Refleks olarak arkamı dönmeye çalıştığım an, ürkütücü bir tahmin hissettim. Şimdi arkamı dönsem ölürüm. Açıkçası bu duyguyu yaşadım. Takımyıldız duyularımı kandırabilecek bir dereceye kadar gizlilikti. Açıkça ölçülemez bir varoluştu. Varlık yakınlarda mıydı?
“Sen nesin? Sen Yoo Jonghyuk’un arkadaşı mısın?”

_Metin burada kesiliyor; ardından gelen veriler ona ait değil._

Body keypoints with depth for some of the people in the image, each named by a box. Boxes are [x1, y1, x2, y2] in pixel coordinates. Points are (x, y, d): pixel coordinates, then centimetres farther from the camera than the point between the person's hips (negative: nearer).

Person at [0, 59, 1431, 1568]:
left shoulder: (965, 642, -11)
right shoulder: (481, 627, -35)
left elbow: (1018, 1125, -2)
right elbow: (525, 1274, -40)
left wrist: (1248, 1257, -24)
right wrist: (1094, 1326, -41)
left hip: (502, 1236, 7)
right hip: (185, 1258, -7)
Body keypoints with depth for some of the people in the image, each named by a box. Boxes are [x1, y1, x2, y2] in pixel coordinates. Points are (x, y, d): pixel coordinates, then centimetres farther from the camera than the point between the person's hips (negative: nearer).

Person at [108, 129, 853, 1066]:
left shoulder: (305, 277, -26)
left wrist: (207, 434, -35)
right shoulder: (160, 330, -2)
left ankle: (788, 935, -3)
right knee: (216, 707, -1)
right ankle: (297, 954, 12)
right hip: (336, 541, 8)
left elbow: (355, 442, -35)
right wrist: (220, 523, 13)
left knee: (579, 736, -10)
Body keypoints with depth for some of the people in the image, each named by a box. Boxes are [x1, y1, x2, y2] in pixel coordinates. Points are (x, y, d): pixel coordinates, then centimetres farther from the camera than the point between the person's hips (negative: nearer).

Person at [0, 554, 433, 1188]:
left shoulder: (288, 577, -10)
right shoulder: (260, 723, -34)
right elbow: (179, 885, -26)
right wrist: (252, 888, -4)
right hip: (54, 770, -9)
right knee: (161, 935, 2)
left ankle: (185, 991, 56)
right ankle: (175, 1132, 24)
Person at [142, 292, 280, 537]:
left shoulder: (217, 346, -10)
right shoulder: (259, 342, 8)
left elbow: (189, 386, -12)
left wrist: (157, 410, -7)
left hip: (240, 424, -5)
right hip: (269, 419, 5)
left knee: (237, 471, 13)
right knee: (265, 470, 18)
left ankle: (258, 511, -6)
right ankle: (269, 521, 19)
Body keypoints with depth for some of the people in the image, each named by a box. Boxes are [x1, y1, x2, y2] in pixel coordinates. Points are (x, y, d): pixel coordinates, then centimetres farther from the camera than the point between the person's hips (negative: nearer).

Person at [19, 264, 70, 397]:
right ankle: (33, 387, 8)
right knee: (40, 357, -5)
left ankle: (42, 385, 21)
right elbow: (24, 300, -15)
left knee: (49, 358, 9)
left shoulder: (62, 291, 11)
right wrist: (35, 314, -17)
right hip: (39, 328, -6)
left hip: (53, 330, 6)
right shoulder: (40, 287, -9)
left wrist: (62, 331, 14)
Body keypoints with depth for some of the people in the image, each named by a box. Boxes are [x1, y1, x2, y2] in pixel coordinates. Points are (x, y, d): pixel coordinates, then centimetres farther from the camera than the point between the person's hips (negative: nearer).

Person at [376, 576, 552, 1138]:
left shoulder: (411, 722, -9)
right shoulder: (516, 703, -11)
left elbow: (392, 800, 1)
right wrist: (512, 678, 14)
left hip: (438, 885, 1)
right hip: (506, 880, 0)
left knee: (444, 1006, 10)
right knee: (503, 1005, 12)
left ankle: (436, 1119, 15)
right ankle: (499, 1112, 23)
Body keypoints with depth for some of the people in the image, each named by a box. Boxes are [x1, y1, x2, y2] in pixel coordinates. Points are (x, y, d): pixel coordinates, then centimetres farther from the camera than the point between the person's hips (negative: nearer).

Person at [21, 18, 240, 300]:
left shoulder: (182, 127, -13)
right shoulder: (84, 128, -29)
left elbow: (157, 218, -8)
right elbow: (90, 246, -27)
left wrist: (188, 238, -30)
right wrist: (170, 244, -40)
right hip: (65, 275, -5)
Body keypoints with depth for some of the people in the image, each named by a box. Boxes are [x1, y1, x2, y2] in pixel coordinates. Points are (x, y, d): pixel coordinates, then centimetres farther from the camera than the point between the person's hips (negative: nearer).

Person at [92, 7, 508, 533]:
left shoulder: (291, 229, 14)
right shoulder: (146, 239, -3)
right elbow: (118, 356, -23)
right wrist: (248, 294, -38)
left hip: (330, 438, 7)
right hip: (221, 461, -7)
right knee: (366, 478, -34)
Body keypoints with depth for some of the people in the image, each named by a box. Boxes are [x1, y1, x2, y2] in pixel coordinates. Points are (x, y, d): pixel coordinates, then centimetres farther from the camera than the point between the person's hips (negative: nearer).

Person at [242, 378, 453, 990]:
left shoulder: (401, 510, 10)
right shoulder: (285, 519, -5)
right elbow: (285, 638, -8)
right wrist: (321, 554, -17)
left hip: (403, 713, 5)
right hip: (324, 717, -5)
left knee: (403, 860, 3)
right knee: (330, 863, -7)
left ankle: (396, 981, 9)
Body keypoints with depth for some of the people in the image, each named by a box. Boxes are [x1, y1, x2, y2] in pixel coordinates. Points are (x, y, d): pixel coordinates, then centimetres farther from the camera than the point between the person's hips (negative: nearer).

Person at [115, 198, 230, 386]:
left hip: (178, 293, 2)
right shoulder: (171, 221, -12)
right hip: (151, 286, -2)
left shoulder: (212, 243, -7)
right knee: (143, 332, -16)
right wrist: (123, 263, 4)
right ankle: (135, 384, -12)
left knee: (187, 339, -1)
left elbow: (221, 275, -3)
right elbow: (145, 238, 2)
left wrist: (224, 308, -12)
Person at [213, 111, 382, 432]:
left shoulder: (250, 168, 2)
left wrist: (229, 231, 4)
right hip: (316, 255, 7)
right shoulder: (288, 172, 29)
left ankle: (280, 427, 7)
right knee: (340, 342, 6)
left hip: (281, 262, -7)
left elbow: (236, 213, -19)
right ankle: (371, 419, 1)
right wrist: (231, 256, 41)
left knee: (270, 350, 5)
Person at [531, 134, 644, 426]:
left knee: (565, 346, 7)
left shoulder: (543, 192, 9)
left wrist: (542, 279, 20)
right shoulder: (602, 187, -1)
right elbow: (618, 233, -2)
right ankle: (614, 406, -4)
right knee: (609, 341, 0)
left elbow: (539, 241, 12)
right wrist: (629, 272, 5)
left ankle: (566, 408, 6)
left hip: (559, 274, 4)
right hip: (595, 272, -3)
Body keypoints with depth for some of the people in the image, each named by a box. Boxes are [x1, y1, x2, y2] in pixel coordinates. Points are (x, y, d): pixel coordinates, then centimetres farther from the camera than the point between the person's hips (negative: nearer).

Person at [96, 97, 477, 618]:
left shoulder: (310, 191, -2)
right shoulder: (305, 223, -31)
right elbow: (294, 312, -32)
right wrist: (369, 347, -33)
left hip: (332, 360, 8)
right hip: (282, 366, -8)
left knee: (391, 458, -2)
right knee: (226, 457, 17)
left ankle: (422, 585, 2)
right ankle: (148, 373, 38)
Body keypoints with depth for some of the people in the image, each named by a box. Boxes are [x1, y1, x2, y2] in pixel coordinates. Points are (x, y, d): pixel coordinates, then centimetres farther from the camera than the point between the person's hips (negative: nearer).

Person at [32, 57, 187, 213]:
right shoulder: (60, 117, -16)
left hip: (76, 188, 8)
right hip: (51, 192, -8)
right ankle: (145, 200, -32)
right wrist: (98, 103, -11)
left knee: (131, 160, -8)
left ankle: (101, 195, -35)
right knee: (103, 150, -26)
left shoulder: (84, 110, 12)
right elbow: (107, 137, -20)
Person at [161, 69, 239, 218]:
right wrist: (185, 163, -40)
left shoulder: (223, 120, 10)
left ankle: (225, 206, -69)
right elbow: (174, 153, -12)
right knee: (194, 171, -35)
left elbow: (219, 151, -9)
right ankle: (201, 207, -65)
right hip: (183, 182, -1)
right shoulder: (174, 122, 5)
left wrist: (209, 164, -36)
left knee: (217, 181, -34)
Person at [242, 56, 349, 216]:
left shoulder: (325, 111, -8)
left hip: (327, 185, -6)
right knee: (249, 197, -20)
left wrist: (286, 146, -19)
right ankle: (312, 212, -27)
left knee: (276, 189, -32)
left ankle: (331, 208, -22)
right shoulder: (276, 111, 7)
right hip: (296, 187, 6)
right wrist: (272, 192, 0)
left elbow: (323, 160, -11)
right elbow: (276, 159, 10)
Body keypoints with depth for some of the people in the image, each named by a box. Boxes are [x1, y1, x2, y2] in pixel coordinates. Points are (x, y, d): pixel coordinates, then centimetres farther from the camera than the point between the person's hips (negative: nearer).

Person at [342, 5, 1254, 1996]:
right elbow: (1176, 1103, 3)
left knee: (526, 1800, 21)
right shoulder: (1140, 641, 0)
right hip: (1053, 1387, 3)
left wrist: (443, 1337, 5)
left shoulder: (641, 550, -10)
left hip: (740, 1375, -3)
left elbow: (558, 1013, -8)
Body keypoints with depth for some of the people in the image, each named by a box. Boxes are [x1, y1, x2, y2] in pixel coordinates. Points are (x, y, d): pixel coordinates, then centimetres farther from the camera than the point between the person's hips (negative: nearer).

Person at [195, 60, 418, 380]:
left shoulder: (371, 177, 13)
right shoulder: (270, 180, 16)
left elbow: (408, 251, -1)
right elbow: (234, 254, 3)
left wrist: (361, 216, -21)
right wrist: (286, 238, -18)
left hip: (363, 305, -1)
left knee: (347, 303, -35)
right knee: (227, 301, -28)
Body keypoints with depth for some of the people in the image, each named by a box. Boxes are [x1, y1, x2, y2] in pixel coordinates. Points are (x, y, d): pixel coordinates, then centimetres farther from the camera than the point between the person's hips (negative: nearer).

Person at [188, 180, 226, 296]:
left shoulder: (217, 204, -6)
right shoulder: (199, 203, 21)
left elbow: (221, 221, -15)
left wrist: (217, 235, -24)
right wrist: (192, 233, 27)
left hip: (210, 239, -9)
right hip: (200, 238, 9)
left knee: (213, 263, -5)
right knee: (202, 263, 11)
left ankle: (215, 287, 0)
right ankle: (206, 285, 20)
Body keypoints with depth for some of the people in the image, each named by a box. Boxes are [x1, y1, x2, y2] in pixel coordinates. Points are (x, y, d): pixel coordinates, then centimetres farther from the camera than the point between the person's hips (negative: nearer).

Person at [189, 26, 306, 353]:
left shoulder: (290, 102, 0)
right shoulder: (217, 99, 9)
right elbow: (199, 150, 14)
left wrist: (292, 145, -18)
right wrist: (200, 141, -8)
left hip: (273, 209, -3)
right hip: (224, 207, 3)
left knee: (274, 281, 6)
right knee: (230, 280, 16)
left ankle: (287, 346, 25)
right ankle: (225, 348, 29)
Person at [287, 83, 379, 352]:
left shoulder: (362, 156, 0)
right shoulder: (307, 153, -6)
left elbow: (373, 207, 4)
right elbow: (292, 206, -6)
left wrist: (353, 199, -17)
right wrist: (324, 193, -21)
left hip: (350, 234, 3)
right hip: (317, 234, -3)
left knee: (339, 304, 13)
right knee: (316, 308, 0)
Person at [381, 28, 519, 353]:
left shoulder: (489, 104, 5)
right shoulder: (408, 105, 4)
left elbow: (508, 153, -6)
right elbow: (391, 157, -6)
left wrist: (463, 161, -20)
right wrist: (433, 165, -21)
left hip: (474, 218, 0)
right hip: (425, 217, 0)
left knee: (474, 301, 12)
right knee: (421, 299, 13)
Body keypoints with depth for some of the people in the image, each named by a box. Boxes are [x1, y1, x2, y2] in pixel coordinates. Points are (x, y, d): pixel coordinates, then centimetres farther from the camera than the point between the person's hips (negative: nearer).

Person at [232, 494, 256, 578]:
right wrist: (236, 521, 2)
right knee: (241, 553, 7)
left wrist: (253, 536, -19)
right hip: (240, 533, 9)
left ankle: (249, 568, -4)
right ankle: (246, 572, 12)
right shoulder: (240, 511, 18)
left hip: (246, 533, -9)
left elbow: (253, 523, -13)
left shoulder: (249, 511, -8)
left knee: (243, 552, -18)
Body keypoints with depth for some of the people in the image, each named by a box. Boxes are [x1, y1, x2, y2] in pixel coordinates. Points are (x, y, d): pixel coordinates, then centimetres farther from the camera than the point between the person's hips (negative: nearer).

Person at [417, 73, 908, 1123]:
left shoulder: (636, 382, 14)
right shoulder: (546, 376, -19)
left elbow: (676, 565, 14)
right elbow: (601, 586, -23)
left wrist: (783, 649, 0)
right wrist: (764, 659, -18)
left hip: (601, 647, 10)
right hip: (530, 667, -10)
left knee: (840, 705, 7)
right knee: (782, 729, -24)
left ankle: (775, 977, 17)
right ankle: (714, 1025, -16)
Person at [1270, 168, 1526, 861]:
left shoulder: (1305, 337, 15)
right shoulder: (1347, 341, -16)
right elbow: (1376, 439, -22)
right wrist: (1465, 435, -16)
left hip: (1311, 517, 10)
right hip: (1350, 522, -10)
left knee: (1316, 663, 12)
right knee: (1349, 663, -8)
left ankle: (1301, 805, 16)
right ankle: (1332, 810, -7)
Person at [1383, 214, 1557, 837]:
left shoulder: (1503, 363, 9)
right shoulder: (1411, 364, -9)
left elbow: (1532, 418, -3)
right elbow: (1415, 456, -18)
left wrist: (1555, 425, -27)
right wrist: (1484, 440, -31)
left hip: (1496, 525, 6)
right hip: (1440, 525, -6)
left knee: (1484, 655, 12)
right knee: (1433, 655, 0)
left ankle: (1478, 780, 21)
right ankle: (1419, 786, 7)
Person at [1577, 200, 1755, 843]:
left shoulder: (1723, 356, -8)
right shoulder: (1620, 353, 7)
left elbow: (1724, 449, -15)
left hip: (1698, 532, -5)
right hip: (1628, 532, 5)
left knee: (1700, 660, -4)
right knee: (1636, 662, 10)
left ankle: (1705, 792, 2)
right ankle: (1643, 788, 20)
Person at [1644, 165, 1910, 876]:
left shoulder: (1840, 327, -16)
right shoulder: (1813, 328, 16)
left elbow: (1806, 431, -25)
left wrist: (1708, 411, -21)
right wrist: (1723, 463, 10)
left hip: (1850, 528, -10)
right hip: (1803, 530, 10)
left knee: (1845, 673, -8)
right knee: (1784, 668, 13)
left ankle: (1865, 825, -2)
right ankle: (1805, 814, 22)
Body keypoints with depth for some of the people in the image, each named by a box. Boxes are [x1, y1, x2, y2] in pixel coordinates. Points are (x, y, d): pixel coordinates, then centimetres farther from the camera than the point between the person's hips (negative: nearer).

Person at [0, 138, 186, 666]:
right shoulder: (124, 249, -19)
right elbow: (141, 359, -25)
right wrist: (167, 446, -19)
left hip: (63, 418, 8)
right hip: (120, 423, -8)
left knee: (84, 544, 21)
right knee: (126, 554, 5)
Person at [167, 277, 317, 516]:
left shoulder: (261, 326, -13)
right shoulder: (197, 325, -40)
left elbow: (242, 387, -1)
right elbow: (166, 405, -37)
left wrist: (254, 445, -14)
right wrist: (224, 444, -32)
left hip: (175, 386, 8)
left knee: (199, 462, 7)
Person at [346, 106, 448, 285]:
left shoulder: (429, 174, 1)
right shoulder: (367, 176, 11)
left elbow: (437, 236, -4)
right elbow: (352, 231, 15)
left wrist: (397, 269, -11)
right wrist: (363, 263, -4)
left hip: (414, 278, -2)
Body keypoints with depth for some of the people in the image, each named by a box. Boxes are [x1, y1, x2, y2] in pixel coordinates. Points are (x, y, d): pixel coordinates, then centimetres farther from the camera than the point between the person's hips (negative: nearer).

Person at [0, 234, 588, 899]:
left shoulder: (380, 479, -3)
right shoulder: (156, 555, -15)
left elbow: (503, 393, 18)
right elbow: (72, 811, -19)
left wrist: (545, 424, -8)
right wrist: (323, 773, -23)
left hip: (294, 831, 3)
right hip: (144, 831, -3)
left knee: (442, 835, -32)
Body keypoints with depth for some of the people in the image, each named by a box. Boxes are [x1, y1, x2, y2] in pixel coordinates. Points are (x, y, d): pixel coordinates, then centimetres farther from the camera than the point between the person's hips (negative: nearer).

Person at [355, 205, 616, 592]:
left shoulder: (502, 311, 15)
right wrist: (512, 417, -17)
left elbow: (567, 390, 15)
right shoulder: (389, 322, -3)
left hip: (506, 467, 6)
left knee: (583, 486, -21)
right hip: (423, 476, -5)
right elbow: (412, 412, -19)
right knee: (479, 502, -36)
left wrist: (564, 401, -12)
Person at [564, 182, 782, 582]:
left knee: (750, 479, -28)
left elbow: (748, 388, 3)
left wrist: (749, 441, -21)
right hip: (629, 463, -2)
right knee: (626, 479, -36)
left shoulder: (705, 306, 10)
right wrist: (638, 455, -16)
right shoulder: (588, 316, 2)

Sesinden bir déjà vu hissi aldım. Açıkça tanıdığım bir sesti. Düşmanın kendini tehdit altında hissetmemesi için başımı yeterince yavaş çevirdim. Arkamda tanıdık bir görünüme sahip bir kadın vardı. Bir an için zihnim panikle çalkalandı.
… Nasıl olur da? Bunu hiç düşünmemiştim. Çünkü bu kişi bu ‘turda’ zaten ölmüştü.
“Eh, bilmeye gerek yok. Yine de onu öldüreceğim.”
Gülümseyen Amiral Lee Jihye, Çift Ejderha Kılıçlarını bana doğrultarak gülümsedi.